*WORK TO COMPLETE*
a) In the forum thread on saving .mat files, which MAT-file version does the accepted answer recommend for the large per-iteration data?
b) According to the forum thread on saving .mat files, why does the person asking not need to clear the image and label data from the workspace after each iteration?
c) Print the part of the forum thread on saving .mat files starting with "I have huge" and going on through "workspace, any suggestion?".

*DOCUMENT EXTRACT*
※ ※ ※

How to save .mat files on the disk after each iteration?

I am facing difficulties how to save the data as struct after each loop.
I have huge image matrix and its respective labels matrix ,I want to save them after each iteration in a folder, and then delete them after each iteration from workspace, any suggestion?
Please note that I want to save the data in the disk and clear them after each iteration and save

 Accepted Answer

The values will be over-written in each iteration, so you don't need to clear them.
for k = 1:number_of_iterations
%get images and labels for this iteration
%save them as MAT files, the variable names should be provided as a string or a char vector
%As you have mentioned that there is a large data for each iteration
%use the (MAT File) version 7.3
save("images"+k+".mat", "images", "-v7.3")
save("labales"+k+".mat", "labels", "-v7.3")
end

23 Comments

@Dyuman Joshi how to create a folder with a specific name to save them into it?
"how to create a folder with a specific name to save them into it? "
@Dyuman Joshi also I read that the Variables Should Not Be Named Dynamically, instead we have to use structure to save them, Do you have any idea about this matter please?
M
M on 14 Nov 2023
Edited: M on 14 Nov 2023
@Stephen23 I was reading your TUTORIAL: Why Variables Should Not Be Named Dynamically
Will the above solution be efficient in case of huge dataset?
I assume you want to make a new folder in the current directory -
%Make a new folder
mkdir FolderName
%Change the current directory to the new folder
cd FolderName
"also I read that the Variables Should Not Be Named Dynamically, instead we have to use structure to save them"
Yes, it's best to not store them dynamically.
"Do you have any idea about this matter please?"
What do you want to do with the saved data?
Do you want to do some Image Processing with the image data?

※ ※ ※

*LISTED RECORDS*
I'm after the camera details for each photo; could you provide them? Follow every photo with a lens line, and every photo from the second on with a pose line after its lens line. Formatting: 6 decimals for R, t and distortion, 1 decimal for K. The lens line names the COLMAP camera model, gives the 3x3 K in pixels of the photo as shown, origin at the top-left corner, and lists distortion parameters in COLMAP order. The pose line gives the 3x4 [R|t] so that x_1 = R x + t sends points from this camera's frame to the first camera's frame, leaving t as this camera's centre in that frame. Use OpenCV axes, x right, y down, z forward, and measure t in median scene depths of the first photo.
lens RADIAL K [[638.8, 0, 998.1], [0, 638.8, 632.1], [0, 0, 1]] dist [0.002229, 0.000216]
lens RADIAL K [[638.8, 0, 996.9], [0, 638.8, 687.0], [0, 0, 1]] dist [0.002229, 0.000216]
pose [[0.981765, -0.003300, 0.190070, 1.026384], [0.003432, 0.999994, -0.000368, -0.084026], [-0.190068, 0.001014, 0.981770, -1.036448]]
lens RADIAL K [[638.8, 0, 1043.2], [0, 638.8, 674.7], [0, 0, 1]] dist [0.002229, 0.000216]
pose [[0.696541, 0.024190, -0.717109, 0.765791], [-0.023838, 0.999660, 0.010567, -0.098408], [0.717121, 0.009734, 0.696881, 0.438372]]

※ ※ ※

*TASK RESPONSES*
a) Version 7.3, passed as "-v7.3" to the save function.

b) The values are overwritten in each iteration, so clearing them is unnecessary.

c)
I have huge image matrix and its respective labels matrix ,I want to save them after each iteration in a folder, and then delete them after each iteration from workspace, any suggestion?